For example, US nuclear weapons are still maintained on hair trigger alert, ready to be launched in minutes; the president still has the sole, unchecked authority to start a nuclear war with a single phone call; and the United States still reserves the right to use nuclear weapons first in any conflict with a nuclear-armed adversary. Moreover, the Biden administration has shown every intention of rebuilding the entire US nuclear stockpile – every missile, every bomber, every submarine, every warhead—at a cost of hundreds of billions of dollars. All of this indicates that the Biden administration—like most administrations before it—is far from asking truly hard questions about the fundamental value of nuclear weapons for US security or the reliance on deterrence that has always accompanied them.
Q: What is missing from the nuclear posture review?

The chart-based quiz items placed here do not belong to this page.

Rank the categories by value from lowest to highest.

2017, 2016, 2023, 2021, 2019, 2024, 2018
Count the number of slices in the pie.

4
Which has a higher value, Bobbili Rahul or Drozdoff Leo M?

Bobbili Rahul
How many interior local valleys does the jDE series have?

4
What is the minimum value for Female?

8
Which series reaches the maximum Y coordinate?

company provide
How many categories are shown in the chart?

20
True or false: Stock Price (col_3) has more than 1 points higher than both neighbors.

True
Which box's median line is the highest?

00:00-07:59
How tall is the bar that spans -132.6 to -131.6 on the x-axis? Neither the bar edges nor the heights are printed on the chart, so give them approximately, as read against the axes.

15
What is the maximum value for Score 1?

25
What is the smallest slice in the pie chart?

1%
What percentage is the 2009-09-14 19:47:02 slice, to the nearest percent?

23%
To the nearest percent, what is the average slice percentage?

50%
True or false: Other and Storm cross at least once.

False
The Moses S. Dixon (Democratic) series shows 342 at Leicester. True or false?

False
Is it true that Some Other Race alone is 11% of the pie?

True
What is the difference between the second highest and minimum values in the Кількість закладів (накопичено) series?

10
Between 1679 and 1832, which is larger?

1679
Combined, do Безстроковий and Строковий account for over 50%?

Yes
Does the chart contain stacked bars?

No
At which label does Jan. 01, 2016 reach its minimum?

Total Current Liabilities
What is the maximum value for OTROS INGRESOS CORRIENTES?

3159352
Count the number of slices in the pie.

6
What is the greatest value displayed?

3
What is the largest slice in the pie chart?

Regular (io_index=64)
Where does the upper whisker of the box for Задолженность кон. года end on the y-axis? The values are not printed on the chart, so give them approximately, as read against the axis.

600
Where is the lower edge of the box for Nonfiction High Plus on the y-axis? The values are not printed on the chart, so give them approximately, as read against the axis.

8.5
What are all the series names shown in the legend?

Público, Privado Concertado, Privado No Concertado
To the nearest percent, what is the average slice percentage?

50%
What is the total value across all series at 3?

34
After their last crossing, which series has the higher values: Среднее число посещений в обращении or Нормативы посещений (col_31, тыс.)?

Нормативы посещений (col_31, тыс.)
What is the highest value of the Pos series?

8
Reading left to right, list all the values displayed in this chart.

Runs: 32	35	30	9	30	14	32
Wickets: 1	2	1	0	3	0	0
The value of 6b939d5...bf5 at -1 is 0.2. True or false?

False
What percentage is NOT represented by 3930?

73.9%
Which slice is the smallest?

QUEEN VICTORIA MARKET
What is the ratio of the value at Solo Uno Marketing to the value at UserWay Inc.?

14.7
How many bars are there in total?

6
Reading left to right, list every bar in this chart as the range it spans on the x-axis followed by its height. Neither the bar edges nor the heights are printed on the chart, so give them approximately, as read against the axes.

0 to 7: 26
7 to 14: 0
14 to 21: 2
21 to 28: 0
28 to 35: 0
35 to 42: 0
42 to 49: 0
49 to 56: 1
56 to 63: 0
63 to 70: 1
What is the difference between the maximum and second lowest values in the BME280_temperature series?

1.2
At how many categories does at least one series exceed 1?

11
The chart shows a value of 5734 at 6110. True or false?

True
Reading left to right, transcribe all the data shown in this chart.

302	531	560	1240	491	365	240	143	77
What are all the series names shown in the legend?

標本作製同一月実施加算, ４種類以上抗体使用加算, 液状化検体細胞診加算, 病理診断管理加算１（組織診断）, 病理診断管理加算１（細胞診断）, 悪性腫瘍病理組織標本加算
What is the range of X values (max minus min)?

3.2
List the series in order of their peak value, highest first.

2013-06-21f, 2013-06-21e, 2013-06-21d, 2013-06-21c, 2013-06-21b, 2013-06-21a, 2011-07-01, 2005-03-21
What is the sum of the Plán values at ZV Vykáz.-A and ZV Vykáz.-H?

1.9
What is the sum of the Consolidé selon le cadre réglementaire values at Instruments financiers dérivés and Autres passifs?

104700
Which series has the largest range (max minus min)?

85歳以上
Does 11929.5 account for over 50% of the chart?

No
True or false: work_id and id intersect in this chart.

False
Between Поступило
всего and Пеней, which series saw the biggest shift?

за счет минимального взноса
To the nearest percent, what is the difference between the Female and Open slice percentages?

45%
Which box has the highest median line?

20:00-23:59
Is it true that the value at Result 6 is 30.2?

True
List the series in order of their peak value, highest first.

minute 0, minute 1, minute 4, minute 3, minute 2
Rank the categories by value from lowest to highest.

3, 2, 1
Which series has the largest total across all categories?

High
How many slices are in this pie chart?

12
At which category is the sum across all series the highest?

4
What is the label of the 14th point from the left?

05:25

A: The nuclear posture review is squarely focused on the traditional nuts and bolts of US nuclear security. It does not address the broader humanitarian or equity impacts of nuclear weapons, either in their production and maintenance or in the event that they are ever used. Historically, the United States has not done a good job of acknowledging or dealing with the risks and harms that nuclear weapons production, testing, and clean-up have caused to both military and civilians, including those who simply had the misfortune to live near sites where these activities took place. These impacts have disproportionately fallen on communities that are more likely to face other challenges as well, such as Indigenous communities, communities of color, low-income, and rural communities. In addition, the community of those who make decisions about nuclear weapons and policy continues to be highly exclusive and includes few members of such communities. As the Biden administration calls for greater focus on issues of justice and equity, its NPR could take a step in this direction by elevating these issues and calling for a serious effort to include them in planning for future nuclear programs.